■ **Activity**
Pull out every line in the data below that contains the word "order".

■ **Material provided**
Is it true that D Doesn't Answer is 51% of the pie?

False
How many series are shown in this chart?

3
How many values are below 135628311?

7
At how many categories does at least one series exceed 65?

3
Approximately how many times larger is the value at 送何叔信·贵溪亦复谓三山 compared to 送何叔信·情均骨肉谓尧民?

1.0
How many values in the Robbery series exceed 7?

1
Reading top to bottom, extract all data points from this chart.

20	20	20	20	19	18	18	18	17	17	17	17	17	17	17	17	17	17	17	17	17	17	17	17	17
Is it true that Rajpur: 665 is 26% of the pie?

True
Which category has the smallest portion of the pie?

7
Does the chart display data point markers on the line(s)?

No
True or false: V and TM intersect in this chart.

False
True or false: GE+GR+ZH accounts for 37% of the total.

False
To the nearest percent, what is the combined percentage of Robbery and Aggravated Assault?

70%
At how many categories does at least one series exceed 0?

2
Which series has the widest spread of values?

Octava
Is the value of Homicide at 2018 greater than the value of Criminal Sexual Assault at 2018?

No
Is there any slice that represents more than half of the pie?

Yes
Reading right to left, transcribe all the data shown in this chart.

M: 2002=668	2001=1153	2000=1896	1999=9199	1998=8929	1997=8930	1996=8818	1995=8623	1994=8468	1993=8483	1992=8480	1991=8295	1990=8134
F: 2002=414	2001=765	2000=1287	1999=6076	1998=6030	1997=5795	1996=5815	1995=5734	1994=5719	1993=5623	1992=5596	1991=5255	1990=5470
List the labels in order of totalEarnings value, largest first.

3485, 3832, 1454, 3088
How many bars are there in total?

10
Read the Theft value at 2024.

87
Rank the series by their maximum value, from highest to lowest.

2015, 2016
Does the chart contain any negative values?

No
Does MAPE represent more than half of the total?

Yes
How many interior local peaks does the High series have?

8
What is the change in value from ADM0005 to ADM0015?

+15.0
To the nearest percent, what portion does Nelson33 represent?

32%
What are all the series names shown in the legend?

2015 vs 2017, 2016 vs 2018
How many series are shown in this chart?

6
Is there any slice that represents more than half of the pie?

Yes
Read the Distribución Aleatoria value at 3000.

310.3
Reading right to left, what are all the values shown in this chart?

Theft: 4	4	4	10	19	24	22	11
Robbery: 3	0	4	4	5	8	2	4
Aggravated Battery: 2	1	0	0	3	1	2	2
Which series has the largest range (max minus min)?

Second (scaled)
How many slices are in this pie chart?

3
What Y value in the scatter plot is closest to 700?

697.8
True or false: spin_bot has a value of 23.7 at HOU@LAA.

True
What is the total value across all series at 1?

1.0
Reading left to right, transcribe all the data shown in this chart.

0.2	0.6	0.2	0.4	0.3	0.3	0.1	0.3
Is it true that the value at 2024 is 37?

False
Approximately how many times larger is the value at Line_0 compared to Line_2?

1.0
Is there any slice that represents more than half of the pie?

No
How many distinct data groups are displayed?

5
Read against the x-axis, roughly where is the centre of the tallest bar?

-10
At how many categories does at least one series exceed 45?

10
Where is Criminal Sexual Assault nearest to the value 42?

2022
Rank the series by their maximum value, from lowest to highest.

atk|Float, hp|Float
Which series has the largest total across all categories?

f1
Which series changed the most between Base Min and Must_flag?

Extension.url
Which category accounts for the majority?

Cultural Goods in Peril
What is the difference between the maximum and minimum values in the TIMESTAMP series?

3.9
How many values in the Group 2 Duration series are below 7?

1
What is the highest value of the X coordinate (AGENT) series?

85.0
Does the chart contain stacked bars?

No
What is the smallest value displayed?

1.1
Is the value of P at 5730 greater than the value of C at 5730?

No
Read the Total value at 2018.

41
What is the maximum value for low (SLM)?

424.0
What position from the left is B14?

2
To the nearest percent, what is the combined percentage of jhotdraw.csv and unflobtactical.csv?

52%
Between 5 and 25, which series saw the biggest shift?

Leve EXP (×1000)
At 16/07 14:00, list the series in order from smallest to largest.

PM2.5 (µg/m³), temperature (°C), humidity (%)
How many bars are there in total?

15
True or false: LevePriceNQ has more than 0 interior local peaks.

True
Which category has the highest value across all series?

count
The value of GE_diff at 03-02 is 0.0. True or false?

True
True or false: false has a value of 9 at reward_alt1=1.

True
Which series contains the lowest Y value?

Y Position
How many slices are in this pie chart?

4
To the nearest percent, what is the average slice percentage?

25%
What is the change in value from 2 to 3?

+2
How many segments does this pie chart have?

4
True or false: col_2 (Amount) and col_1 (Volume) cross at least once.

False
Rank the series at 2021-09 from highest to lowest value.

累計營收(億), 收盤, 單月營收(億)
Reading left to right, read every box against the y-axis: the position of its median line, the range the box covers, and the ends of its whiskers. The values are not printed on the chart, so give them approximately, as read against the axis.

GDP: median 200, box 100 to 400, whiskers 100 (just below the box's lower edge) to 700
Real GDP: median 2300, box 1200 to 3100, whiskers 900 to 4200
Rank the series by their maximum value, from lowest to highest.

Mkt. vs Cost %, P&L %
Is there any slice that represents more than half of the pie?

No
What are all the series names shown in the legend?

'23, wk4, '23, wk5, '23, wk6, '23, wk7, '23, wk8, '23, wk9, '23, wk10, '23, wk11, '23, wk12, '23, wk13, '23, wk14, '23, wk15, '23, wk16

■ **Solution for this problem**
List the labels in order of totalEarnings value, largest first.
At 16/07 14:00, list the series in order from smallest to largest.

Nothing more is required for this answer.